A música está baixa. Mais alta, seria impossível de suportar, a minha cabeça não dá para mais. No entanto, parece ter um volume excessivo, naquele quarto vazio. Naquela casa vazia. O som ressoa, pelas paredes, pelo ar, por mim. Faz-me desabar, mais uma vez. Não consigo mais com isto. Sou tão fraca, tão estúpida.
- Lua?
Oiço a voz do Frederico, lá fora. Que saudades. Levanto-me, tentando recompor-me - algo inútil, sei disso. Desço as escadas, mas sinto-me uma tontura, o que me obriga a agarrar o corrimão com todas as forças, para não cair. Abro a porta e a luz encandeia-me. Ponho uma mão à frente dos olhos e desvio o olhar. Aquilo queima.

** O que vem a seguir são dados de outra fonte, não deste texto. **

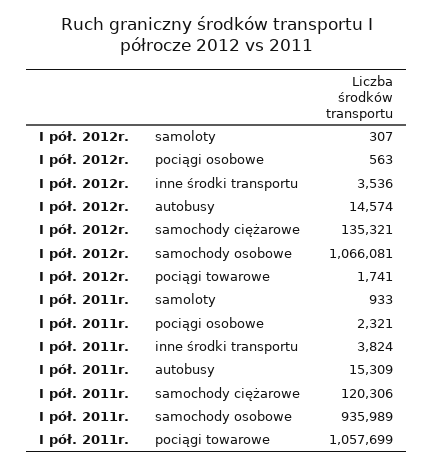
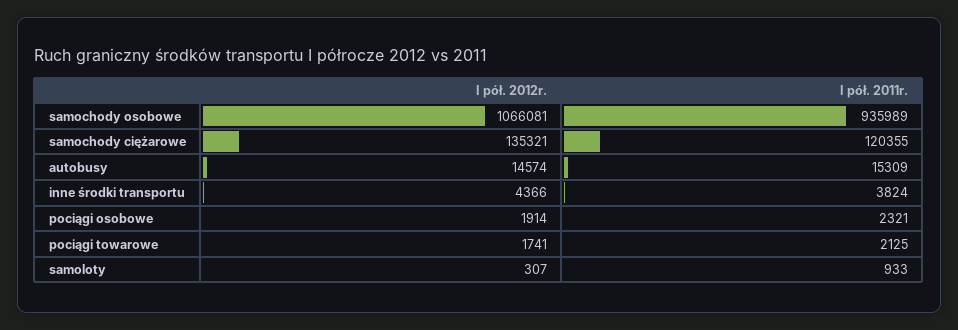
I pół. 2012r., pociągi osobowe: 563 -> 1914
I pół. 2012r., inne środki transportu: 3536 -> 4366
I pół. 2011r., samochody ciężarowe: 120306 -> 120355
I pół. 2011r., pociągi towarowe: 1057699 -> 2125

- Hey.. - sinto a mão dele na minha cintura, enquanto a outra fecha a porta - como estás?
Agora, sem tanta luz, posso desproteger os olhos. Mesmo assim, não o encaro. Não consigo. Por mais que me lembre que é o Frederico, a pessoa em quem mais me confio. O Frederico, a pessoa que mais me apoia. Não consigo. A minha figura é dececionante. Para qualquer pessoa. Até para mim. Não me vejo ao espelho à algum tempo, mas devo ter os olhos inchados, o cabelo despenteado e a minha cor não deve ser muito boa.
- Lua, olha para mim.
As lágrimas estão demasiado próximas, demasiado.
- Desculpa, Frederico. Desculpa.
Não te acanhes, ele é o teu namorado, podes chorar com ele. Ele já viu a minha fraqueza uma vez, não tem de a ver uma segunda. Deixa-te disso, Lua, ele não te vai julgar. Mas vai pensar que sou fraca.
- Desculpa de quê? Lua, tu não tens culpa. De nada. Porquê isso.
Ele abraça-me. Encosta-me a si, tão perto, consigo sentir-lhe a respiração. Isso acalma-me. Pouco, mas acalma. Tenho que inspirar fundo várias vezes, antes de conseguir formar uma frase, propriamente dita. A minha garganta não deixa passar nenhuma palavra compreensível.
- Eu afastei-me de ti, deixei que a dor, a minha dor - tem calma Lua, está tudo bem - criasse uma distância entre nós.
Tenho que parar. Por um momento. As lágrimas já correm pelas faces, por mais que eu as tente parar, não consigo.
Dediquei-me ao meu sofrimento e deixei-te de parte - a minha voz está tão fraca - Durante muito tempo, demasiado tempo.
Calma.
- Mas eu entendo, não tem mal.
- Tem sim, eu sei que tem. Eu não devia ter-me afastado, não devia.
Abraço-o com ainda mais força. Como se isso remendasse a distância que foi crescendo entre nós nas últimas semanas.
- Lua, vá lá. Eu já disse que não me importo. Precisaste de tempo para ti, qual é o mal disso?
- Ter-te deixado de parte.
A frase paira no ar.
Fui estúpida, magoei-o, que parva. Não magoaste nada, o Frederico é mais compreensível do que isso. Isso não quer dizer que não sinta, e que a distância não o tenha magoado. Mas ele entende. Ele não merecia.
Ele afasta-me de si. Magoei-o mesmo. Eu sei que sim. Eu sei. Obriga-me a olhar para si, mas eu mal o consigo ver, a lágrimas tornam tudo desfocado. Desculpa. Por favor, desculpa.
- Tu não tens culpa. Afastaste, sim, mas e depois? Se estivesses no meu lugar, se fosse eu a precisar de espaço, se fosse eu a refugiar-me em casa, tu entendias-me?
- Claro que sim! Eu entendia, e ajudava-te, óbvio, que sim, tu sabes que sim.
- Então, é o mesmo comigo. Eu entendo, aceito, e estou aqui para te ajudar.
- Tu não merecias que eu me afastasse, eu sei que não - as lágrimas passam a soluços desesperantes, já não vale a pena tentar esconder.
- É verdade. Não merecia. Mas por vezes é assim, levamos com o que não merecemos, pelo bem de quem ama-mos. Eu sabia Lua, eu sei, que dar-te espaço foi o melhor. Eu sei que sim, tu precisavas de pensar, organizar a cabeça. E precisavas de o fazer sozinha.
- Não ajudou em nada, a minha cabeça continua uma confusão.
Ele sorri. Não sei como consegue, com aquele ambiente pesado, o desespero e a dor, mas ele fá-lo. E isso, quase que provoca o meu sorriso.
- A tua cabeça será sempre uma confusão, Lua.